The commission unanimously approved moving forward on establishing the trolley, understanding that the specific route has not been set and that staff can still look at which would be the most appropriate reserve funds from which to find the required money.
Also on an economic front, the commission agreed to allow staff to seek proposals to find a company to help develop a citywide brand.
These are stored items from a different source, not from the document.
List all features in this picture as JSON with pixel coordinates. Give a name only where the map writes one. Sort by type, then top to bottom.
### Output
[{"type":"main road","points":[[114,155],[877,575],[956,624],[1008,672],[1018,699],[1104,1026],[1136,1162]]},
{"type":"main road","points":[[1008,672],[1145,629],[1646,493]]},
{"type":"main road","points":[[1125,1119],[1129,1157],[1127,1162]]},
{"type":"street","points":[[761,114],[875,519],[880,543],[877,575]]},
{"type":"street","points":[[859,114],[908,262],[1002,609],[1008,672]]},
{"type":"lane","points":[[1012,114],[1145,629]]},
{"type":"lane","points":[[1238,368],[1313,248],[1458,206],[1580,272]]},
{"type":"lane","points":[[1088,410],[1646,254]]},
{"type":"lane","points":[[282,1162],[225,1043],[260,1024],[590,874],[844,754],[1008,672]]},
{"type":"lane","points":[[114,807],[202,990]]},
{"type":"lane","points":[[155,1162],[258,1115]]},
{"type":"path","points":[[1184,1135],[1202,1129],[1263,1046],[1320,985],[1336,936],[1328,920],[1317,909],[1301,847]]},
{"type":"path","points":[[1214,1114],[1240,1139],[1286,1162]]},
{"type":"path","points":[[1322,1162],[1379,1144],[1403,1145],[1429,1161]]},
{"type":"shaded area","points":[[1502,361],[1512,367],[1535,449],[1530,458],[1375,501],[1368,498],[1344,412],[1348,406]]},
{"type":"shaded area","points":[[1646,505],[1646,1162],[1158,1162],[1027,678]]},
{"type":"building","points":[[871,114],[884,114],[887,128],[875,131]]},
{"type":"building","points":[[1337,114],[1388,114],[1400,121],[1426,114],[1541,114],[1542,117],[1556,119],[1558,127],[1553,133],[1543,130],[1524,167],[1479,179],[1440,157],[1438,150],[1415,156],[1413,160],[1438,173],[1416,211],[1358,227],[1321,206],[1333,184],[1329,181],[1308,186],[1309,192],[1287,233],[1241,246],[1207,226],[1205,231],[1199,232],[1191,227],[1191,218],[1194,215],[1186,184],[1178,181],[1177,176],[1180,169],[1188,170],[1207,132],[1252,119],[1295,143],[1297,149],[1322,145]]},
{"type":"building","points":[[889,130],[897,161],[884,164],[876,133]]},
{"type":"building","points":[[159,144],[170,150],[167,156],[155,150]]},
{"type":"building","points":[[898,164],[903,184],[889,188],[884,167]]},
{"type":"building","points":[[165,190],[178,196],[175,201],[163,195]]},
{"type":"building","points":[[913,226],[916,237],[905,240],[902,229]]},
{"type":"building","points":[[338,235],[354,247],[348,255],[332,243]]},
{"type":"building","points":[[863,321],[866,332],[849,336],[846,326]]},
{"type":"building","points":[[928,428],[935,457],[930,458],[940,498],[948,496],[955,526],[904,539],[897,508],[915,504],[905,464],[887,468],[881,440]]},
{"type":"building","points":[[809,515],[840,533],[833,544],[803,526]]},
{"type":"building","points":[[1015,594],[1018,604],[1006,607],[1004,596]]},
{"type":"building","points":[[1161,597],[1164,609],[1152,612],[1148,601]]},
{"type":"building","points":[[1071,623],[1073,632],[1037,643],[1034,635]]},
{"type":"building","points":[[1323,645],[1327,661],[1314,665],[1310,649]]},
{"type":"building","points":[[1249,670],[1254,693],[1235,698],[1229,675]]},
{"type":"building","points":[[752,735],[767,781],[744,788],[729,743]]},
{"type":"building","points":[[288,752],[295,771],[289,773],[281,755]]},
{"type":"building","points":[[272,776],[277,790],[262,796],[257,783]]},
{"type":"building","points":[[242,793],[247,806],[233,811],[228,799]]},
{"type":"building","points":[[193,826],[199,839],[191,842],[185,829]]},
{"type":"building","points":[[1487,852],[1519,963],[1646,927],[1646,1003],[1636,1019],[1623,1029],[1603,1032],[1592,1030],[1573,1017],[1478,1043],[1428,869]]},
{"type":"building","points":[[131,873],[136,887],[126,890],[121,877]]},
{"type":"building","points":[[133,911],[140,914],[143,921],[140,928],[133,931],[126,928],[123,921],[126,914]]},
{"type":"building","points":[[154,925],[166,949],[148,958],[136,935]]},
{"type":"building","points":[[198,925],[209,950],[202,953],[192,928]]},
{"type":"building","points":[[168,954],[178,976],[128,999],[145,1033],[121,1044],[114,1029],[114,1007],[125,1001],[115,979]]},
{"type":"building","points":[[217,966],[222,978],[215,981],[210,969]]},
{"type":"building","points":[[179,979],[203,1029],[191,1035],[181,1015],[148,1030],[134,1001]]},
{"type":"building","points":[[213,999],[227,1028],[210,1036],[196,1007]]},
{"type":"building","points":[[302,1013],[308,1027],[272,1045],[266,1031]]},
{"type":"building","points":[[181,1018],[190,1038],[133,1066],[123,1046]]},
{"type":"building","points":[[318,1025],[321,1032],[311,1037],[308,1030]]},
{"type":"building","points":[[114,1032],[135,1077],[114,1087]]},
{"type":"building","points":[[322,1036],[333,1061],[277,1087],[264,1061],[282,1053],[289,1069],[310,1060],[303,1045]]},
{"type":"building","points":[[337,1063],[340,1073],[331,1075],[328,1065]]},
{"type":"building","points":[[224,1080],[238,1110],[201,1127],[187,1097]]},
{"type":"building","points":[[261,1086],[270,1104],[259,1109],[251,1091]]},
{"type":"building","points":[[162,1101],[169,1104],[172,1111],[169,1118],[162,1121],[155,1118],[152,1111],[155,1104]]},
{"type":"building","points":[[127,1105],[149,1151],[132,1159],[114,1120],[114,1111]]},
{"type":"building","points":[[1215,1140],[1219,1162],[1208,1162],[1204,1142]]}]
This would help the city and businesses unite under a shared vision to help better market themselves and the city to potential customers and visitors, DiSpirito said.
The branding process would take about six to nine months, with the following goals, DiSpirito said: To identify city assets and form a new strategy that includes a citywide brand for the Chamber of Commerce, Dunedin Downtown Merchant’s Association and other partners to use for city economic development and tourism; to create a brand development that clearly defines the essence of the city; to create a marketing plan developed from the brand research processand implement the marketing strategy, including on the city’s website, television channel and other media.
A selection committee has been established to review the RFPs as they come in. This committee will have to operate under Florida’s Sunshine Laws.
Numerous representatives from the community and business organizations spoke in front of the commission to support the city branding. The chairman of the Visit Dunedin committee said Visit Dunedin has worked with numerous agencies in the city and county to try to unify a message, and while they have done the best that they can, it is difficult without the clear guidance and unified message and image that would result from branding. Brady, of the Downtown Dunedin Merchant’s Association, also spoke, saying that branding is the number 2 goal of Visit Dunedin.
“I think that in the down economy, like it is today, when that starts to level out, it is going to be our job as community volunteers, city officials, business owners to all be on board and be ready for when that traffic comes back in, and I think this effort that we’re doing does that,” Brady said.
Commissioner Bujalski said that her background is 20 years in retail, and she understands the importance of branding.
“Your brand is everything,” Bujalski said. “We have a product to sell, and we have to define what that product is, who that customer is, and how do we link the two. And I think we all have lots of great ideas.” Where I worked, we had lots of ideas, too, but we had a solid brand. Like it or not, we had a solid brand and we sold products and we did advertising based on that brand.”
Commissioner Ron Barnette agreed, saying the city needs a definite vision and economic plan to bring jobs and money to the city, and that plan needs to be large-scale.
Carson said that when he considers these decisions, he always asks himself if he would be making the same decision for his personal business. At this time, he said that he would not be making this decision because he thinks it is jumping too many steps ahead and in a bad economic time.
The commission voted 4-1 for staff to seek proposals.